# What you have to do
The answer must consist of every line below that contains the word "north".
================================
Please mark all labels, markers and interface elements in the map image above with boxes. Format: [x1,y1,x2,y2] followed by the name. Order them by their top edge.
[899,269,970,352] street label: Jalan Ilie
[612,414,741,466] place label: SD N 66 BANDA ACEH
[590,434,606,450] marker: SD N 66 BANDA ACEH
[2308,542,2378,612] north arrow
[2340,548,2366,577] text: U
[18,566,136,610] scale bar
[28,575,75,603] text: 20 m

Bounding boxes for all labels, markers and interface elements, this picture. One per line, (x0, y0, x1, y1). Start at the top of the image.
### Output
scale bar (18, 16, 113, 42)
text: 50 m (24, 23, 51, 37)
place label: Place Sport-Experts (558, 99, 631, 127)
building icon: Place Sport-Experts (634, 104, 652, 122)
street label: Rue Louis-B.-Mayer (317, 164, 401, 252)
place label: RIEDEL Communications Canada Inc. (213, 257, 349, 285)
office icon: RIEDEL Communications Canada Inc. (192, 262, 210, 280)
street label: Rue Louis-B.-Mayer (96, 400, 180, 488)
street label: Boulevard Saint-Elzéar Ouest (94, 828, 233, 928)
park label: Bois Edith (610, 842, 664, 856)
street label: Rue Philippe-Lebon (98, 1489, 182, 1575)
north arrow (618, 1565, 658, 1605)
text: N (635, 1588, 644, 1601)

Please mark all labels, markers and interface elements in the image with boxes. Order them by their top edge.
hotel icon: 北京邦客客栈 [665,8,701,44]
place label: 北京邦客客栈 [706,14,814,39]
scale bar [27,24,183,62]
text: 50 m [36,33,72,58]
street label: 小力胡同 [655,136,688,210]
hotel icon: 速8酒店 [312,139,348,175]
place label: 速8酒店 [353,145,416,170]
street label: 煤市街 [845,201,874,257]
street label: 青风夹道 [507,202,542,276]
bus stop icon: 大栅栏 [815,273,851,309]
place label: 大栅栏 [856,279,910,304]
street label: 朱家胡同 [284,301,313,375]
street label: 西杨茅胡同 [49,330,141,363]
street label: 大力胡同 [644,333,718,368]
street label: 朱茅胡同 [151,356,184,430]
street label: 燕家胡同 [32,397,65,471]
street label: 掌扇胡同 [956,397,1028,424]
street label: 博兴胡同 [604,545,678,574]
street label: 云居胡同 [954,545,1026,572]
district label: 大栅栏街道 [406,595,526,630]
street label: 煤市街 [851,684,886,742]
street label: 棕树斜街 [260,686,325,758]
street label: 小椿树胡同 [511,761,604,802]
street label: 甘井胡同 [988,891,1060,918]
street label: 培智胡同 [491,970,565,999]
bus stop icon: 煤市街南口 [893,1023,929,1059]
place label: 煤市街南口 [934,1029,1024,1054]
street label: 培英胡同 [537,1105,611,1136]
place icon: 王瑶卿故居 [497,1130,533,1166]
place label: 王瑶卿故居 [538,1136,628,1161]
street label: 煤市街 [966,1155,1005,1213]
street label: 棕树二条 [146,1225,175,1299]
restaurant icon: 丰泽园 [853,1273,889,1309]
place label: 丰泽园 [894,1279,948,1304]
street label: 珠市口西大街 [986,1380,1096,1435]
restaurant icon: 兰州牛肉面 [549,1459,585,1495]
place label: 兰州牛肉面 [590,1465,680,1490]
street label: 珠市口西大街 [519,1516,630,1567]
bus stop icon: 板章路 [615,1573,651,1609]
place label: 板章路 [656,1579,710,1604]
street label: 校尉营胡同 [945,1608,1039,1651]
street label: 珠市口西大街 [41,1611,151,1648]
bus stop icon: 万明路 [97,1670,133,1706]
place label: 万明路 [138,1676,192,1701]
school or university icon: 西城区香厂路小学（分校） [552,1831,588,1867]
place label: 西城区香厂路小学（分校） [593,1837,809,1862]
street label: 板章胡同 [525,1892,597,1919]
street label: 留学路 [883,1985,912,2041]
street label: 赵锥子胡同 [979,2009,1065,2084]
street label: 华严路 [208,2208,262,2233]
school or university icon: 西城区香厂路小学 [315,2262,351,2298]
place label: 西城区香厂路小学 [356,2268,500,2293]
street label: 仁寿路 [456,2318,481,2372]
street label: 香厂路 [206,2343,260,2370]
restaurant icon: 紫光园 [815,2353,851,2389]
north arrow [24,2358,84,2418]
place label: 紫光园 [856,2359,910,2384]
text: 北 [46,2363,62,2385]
================================
# Exercise solution
[2308,542,2378,612] north arrow
north arrow (618, 1565, 658, 1605)
north arrow [24,2358,84,2418]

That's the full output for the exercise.